» What is required: Look through the entries below. Report each line that has the word "down" in it.

» Supplied information:
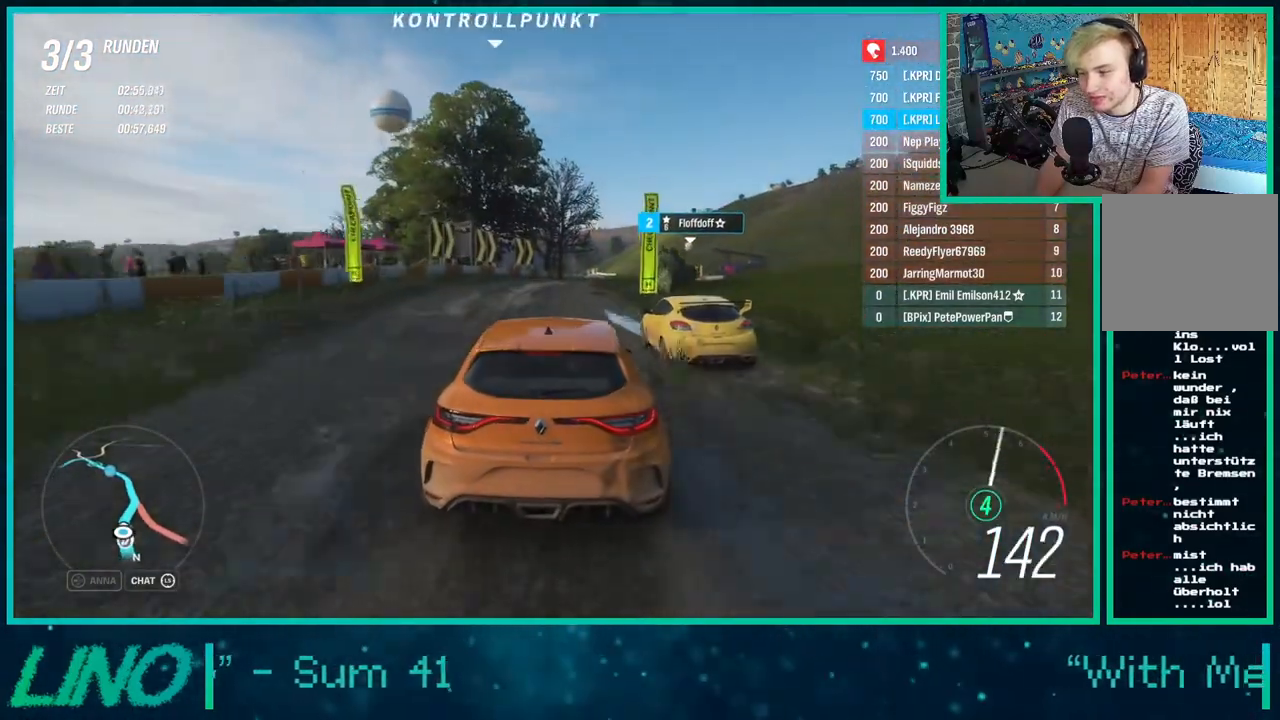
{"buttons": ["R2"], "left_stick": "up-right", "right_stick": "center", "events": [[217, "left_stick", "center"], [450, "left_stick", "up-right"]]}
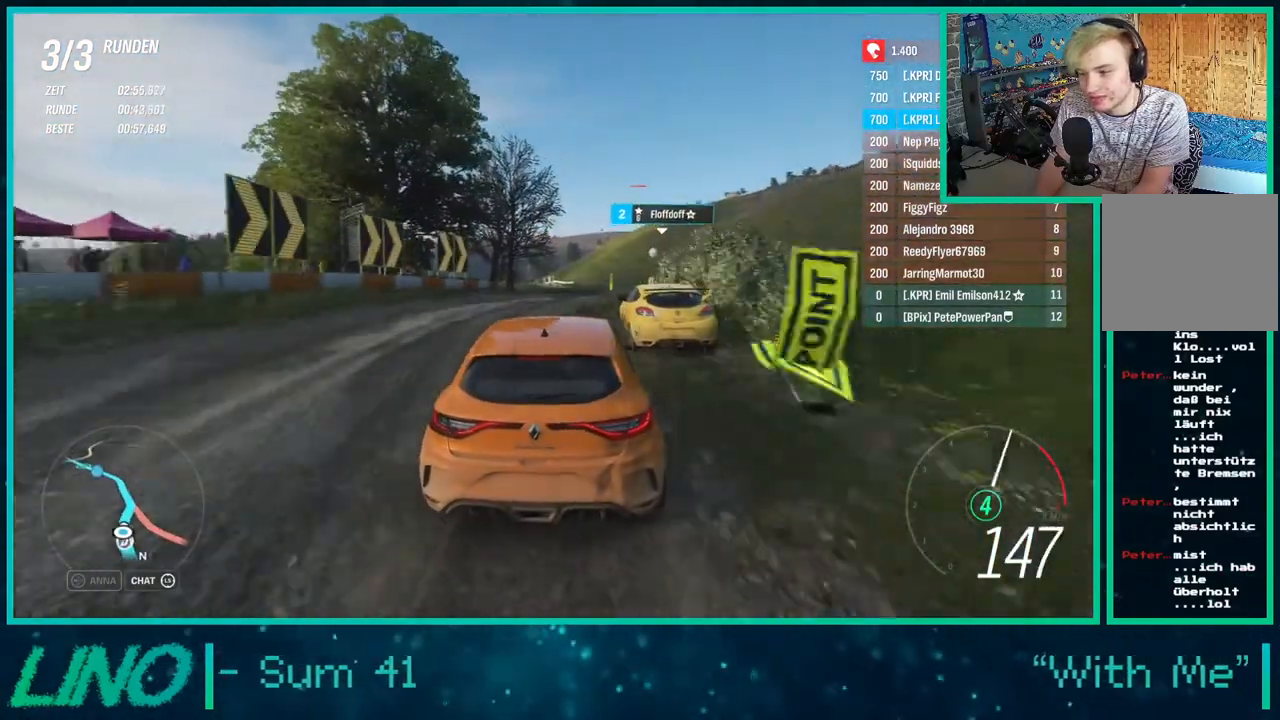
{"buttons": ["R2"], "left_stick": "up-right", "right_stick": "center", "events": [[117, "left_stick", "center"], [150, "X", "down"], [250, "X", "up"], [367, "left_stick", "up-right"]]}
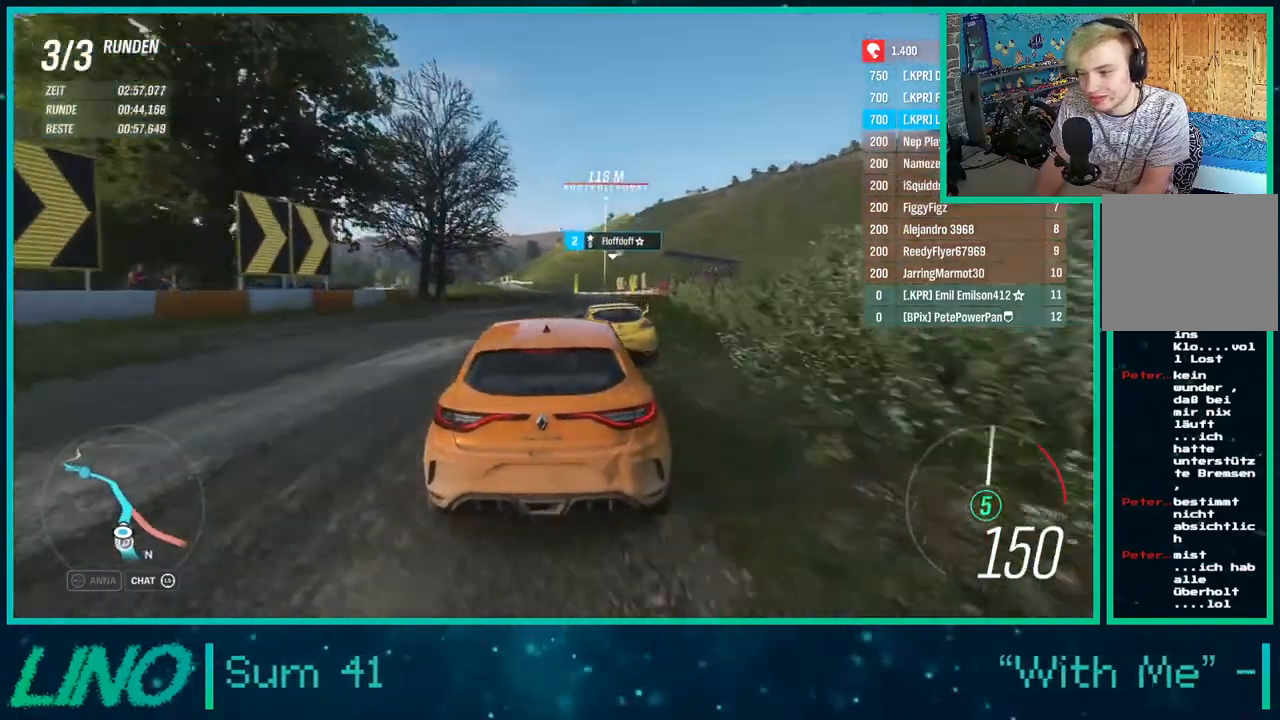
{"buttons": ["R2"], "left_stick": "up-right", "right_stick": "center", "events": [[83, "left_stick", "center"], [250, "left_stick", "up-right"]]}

==

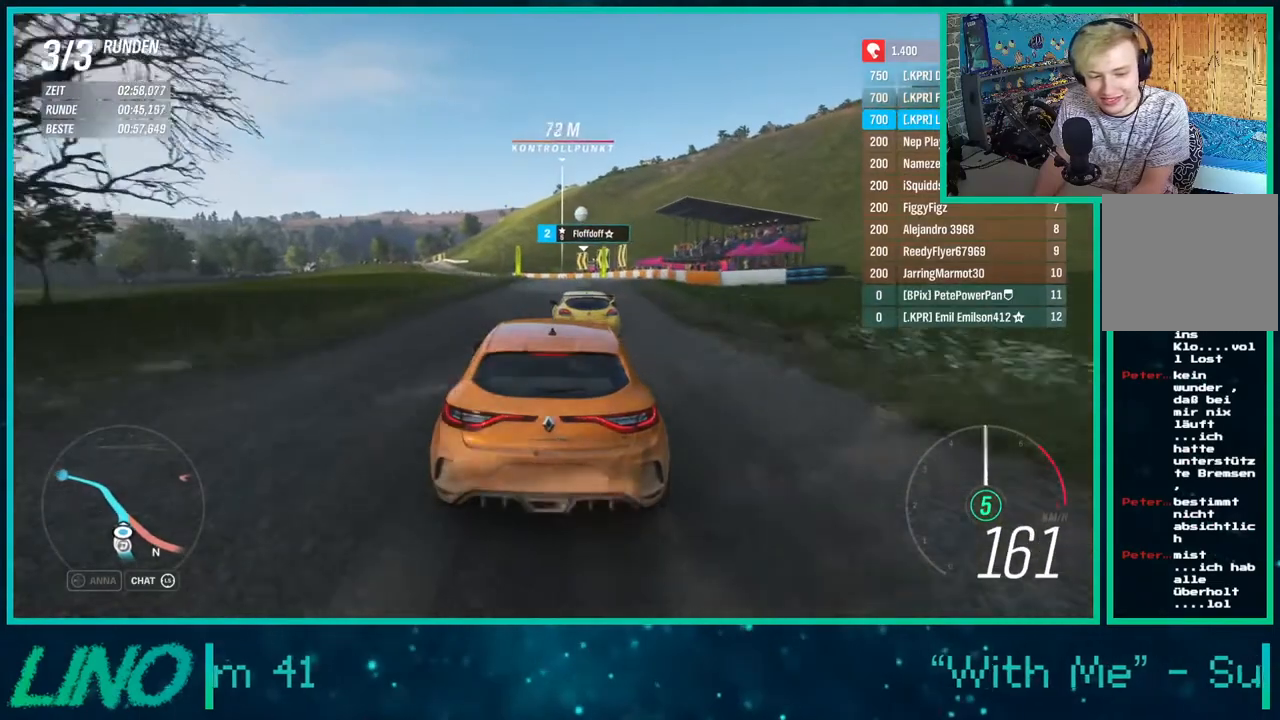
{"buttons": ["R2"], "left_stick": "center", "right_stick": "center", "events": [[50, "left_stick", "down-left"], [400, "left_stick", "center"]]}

» Answer section:
{"buttons": ["R2"], "left_stick": "up-right", "right_stick": "center", "events": [[117, "left_stick", "center"], [150, "X", "down"], [250, "X", "up"], [367, "left_stick", "up-right"]]}
{"buttons": ["R2"], "left_stick": "center", "right_stick": "center", "events": [[50, "left_stick", "down-left"], [400, "left_stick", "center"]]}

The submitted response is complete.